## Exercise description
Render every one of the following records as a numbered list, skipping blank lines.

===============

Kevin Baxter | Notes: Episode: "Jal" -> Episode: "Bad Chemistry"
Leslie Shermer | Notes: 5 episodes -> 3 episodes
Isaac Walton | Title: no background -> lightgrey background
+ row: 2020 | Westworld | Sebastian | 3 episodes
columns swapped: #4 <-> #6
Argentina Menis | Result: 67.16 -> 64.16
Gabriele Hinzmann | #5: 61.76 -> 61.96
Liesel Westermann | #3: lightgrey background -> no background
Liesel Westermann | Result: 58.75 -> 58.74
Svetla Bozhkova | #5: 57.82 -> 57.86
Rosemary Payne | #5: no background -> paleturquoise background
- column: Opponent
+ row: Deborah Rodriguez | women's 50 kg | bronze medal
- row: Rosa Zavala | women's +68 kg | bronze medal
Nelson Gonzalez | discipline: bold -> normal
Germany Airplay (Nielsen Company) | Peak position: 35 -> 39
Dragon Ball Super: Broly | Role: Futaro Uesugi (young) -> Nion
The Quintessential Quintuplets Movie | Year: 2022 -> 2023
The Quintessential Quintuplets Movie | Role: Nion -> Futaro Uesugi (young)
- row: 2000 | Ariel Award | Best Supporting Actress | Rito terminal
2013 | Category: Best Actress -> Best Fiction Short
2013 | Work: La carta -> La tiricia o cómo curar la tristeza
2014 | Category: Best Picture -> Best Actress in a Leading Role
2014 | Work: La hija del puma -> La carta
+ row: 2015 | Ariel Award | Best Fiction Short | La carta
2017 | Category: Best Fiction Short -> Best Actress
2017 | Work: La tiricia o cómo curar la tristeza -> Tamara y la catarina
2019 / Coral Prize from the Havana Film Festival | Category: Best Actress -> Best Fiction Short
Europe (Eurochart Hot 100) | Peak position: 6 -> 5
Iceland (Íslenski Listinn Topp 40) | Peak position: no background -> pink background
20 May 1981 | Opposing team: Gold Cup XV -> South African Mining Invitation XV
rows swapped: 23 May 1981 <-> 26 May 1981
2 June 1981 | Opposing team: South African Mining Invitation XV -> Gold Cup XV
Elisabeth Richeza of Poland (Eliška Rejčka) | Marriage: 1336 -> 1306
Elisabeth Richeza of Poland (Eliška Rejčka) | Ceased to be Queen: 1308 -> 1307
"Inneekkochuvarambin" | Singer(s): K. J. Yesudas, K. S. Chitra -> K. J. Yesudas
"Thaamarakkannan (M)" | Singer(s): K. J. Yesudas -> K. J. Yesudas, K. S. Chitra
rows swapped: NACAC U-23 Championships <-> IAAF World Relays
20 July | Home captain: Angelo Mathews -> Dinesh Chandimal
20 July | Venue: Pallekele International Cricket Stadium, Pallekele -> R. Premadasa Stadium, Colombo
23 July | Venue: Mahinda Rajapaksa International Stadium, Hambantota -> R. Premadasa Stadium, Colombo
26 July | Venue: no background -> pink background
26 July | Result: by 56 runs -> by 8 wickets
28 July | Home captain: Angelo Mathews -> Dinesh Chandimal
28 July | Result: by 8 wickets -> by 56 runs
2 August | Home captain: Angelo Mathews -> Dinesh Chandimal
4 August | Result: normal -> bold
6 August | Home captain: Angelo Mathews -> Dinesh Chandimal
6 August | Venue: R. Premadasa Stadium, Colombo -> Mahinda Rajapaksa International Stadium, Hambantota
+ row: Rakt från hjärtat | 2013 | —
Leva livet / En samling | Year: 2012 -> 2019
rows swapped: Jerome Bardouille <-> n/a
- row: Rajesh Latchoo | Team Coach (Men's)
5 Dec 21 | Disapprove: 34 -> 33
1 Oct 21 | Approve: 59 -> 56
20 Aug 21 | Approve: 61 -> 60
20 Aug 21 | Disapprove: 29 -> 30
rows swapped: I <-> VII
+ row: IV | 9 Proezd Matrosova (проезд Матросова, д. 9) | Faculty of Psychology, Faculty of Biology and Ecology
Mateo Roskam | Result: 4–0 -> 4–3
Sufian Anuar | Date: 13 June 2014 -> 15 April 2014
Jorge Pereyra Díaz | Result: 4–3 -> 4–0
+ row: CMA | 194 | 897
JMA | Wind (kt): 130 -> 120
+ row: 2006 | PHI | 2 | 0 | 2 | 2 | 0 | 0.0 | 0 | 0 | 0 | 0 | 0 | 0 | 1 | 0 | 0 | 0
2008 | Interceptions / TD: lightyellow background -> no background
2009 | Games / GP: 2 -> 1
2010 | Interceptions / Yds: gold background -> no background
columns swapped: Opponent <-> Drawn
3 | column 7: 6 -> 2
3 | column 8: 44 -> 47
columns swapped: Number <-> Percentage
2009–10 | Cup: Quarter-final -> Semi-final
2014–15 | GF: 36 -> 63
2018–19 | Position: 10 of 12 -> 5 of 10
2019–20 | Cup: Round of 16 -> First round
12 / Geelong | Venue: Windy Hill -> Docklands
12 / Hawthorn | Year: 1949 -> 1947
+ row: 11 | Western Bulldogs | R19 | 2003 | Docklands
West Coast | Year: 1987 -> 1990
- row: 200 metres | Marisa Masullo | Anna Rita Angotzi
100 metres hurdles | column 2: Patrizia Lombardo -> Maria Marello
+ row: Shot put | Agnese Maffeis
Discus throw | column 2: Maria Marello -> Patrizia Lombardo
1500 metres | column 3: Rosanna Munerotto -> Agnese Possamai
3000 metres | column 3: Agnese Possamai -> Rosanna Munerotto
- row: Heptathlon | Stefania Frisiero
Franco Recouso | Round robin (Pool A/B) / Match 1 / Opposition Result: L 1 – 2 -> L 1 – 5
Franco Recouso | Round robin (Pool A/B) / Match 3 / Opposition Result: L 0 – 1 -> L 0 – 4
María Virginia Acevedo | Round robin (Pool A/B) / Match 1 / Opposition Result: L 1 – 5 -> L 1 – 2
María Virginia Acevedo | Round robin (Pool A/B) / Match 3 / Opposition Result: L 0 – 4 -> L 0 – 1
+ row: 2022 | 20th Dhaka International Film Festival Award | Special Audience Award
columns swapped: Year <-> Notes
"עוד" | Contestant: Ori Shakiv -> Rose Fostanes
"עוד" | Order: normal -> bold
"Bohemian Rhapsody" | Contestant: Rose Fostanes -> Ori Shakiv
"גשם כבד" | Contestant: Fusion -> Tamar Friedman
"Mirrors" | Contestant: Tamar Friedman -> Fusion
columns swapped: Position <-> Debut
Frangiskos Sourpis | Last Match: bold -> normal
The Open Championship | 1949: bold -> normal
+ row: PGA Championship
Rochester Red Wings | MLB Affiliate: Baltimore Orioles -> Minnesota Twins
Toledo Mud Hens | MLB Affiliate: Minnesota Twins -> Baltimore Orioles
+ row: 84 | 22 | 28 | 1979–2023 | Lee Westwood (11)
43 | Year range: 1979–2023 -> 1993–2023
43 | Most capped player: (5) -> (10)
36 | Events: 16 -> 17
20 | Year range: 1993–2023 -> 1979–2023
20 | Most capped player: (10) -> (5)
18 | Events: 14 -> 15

===============

## Solution to this exercise
1. Kevin Baxter | Notes: Episode: "Jal" -> Episode: "Bad Chemistry"
2. Leslie Shermer | Notes: 5 episodes -> 3 episodes
3. Isaac Walton | Title: no background -> lightgrey background
4. + row: 2020 | Westworld | Sebastian | 3 episodes
5. columns swapped: #4 <-> #6
6. Argentina Menis | Result: 67.16 -> 64.16
7. Gabriele Hinzmann | #5: 61.76 -> 61.96
8. Liesel Westermann | #3: lightgrey background -> no background
9. Liesel Westermann | Result: 58.75 -> 58.74
10. Svetla Bozhkova | #5: 57.82 -> 57.86
11. Rosemary Payne | #5: no background -> paleturquoise background
12. - column: Opponent
13. + row: Deborah Rodriguez | women's 50 kg | bronze medal
14. - row: Rosa Zavala | women's +68 kg | bronze medal
15. Nelson Gonzalez | discipline: bold -> normal
16. Germany Airplay (Nielsen Company) | Peak position: 35 -> 39
17. Dragon Ball Super: Broly | Role: Futaro Uesugi (young) -> Nion
18. The Quintessential Quintuplets Movie | Year: 2022 -> 2023
19. The Quintessential Quintuplets Movie | Role: Nion -> Futaro Uesugi (young)
20. - row: 2000 | Ariel Award | Best Supporting Actress | Rito terminal
21. 2013 | Category: Best Actress -> Best Fiction Short
22. 2013 | Work: La carta -> La tiricia o cómo curar la tristeza
23. 2014 | Category: Best Picture -> Best Actress in a Leading Role
24. 2014 | Work: La hija del puma -> La carta
25. + row: 2015 | Ariel Award | Best Fiction Short | La carta
26. 2017 | Category: Best Fiction Short -> Best Actress
27. 2017 | Work: La tiricia o cómo curar la tristeza -> Tamara y la catarina
28. 2019 / Coral Prize from the Havana Film Festival | Category: Best Actress -> Best Fiction Short
29. Europe (Eurochart Hot 100) | Peak position: 6 -> 5
30. Iceland (Íslenski Listinn Topp 40) | Peak position: no background -> pink background
31. 20 May 1981 | Opposing team: Gold Cup XV -> South African Mining Invitation XV
32. rows swapped: 23 May 1981 <-> 26 May 1981
33. 2 June 1981 | Opposing team: South African Mining Invitation XV -> Gold Cup XV
34. Elisabeth Richeza of Poland (Eliška Rejčka) | Marriage: 1336 -> 1306
35. Elisabeth Richeza of Poland (Eliška Rejčka) | Ceased to be Queen: 1308 -> 1307
36. "Inneekkochuvarambin" | Singer(s): K. J. Yesudas, K. S. Chitra -> K. J. Yesudas
37. "Thaamarakkannan (M)" | Singer(s): K. J. Yesudas -> K. J. Yesudas, K. S. Chitra
38. rows swapped: NACAC U-23 Championships <-> IAAF World Relays
39. 20 July | Home captain: Angelo Mathews -> Dinesh Chandimal
40. 20 July | Venue: Pallekele International Cricket Stadium, Pallekele -> R. Premadasa Stadium, Colombo
41. 23 July | Venue: Mahinda Rajapaksa International Stadium, Hambantota -> R. Premadasa Stadium, Colombo
42. 26 July | Venue: no background -> pink background
43. 26 July | Result: by 56 runs -> by 8 wickets
44. 28 July | Home captain: Angelo Mathews -> Dinesh Chandimal
45. 28 July | Result: by 8 wickets -> by 56 runs
46. 2 August | Home captain: Angelo Mathews -> Dinesh Chandimal
47. 4 August | Result: normal -> bold
48. 6 August | Home captain: Angelo Mathews -> Dinesh Chandimal
49. 6 August | Venue: R. Premadasa Stadium, Colombo -> Mahinda Rajapaksa International Stadium, Hambantota
50. + row: Rakt från hjärtat | 2013 | —
51. Leva livet / En samling | Year: 2012 -> 2019
52. rows swapped: Jerome Bardouille <-> n/a
53. - row: Rajesh Latchoo | Team Coach (Men's)
54. 5 Dec 21 | Disapprove: 34 -> 33
55. 1 Oct 21 | Approve: 59 -> 56
56. 20 Aug 21 | Approve: 61 -> 60
57. 20 Aug 21 | Disapprove: 29 -> 30
58. rows swapped: I <-> VII
59. + row: IV | 9 Proezd Matrosova (проезд Матросова, д. 9) | Faculty of Psychology, Faculty of Biology and Ecology
60. Mateo Roskam | Result: 4–0 -> 4–3
61. Sufian Anuar | Date: 13 June 2014 -> 15 April 2014
62. Jorge Pereyra Díaz | Result: 4–3 -> 4–0
63. + row: CMA | 194 | 897
64. JMA | Wind (kt): 130 -> 120
65. + row: 2006 | PHI | 2 | 0 | 2 | 2 | 0 | 0.0 | 0 | 0 | 0 | 0 | 0 | 0 | 1 | 0 | 0 | 0
66. 2008 | Interceptions / TD: lightyellow background -> no background
67. 2009 | Games / GP: 2 -> 1
68. 2010 | Interceptions / Yds: gold background -> no background
69. columns swapped: Opponent <-> Drawn
70. 3 | column 7: 6 -> 2
71. 3 | column 8: 44 -> 47
72. columns swapped: Number <-> Percentage
73. 2009–10 | Cup: Quarter-final -> Semi-final
74. 2014–15 | GF: 36 -> 63
75. 2018–19 | Position: 10 of 12 -> 5 of 10
76. 2019–20 | Cup: Round of 16 -> First round
77. 12 / Geelong | Venue: Windy Hill -> Docklands
78. 12 / Hawthorn | Year: 1949 -> 1947
79. + row: 11 | Western Bulldogs | R19 | 2003 | Docklands
80. West Coast | Year: 1987 -> 1990
81. - row: 200 metres | Marisa Masullo | Anna Rita Angotzi
82. 100 metres hurdles | column 2: Patrizia Lombardo -> Maria Marello
83. + row: Shot put | Agnese Maffeis
84. Discus throw | column 2: Maria Marello -> Patrizia Lombardo
85. 1500 metres | column 3: Rosanna Munerotto -> Agnese Possamai
86. 3000 metres | column 3: Agnese Possamai -> Rosanna Munerotto
87. - row: Heptathlon | Stefania Frisiero
88. Franco Recouso | Round robin (Pool A/B) / Match 1 / Opposition Result: L 1 – 2 -> L 1 – 5
89. Franco Recouso | Round robin (Pool A/B) / Match 3 / Opposition Result: L 0 – 1 -> L 0 – 4
90. María Virginia Acevedo | Round robin (Pool A/B) / Match 1 / Opposition Result: L 1 – 5 -> L 1 – 2
91. María Virginia Acevedo | Round robin (Pool A/B) / Match 3 / Opposition Result: L 0 – 4 -> L 0 – 1
92. + row: 2022 | 20th Dhaka International Film Festival Award | Special Audience Award
93. columns swapped: Year <-> Notes
94. "עוד" | Contestant: Ori Shakiv -> Rose Fostanes
95. "עוד" | Order: normal -> bold
96. "Bohemian Rhapsody" | Contestant: Rose Fostanes -> Ori Shakiv
97. "גשם כבד" | Contestant: Fusion -> Tamar Friedman
98. "Mirrors" | Contestant: Tamar Friedman -> Fusion
99. columns swapped: Position <-> Debut
100. Frangiskos Sourpis | Last Match: bold -> normal
101. The Open Championship | 1949: bold -> normal
102. + row: PGA Championship
103. Rochester Red Wings | MLB Affiliate: Baltimore Orioles -> Minnesota Twins
104. Toledo Mud Hens | MLB Affiliate: Minnesota Twins -> Baltimore Orioles
105. + row: 84 | 22 | 28 | 1979–2023 | Lee Westwood (11)
106. 43 | Year range: 1979–2023 -> 1993–2023
107. 43 | Most capped player: (5) -> (10)
108. 36 | Events: 16 -> 17
109. 20 | Year range: 1993–2023 -> 1979–2023
110. 20 | Most capped player: (10) -> (5)
111. 18 | Events: 14 -> 15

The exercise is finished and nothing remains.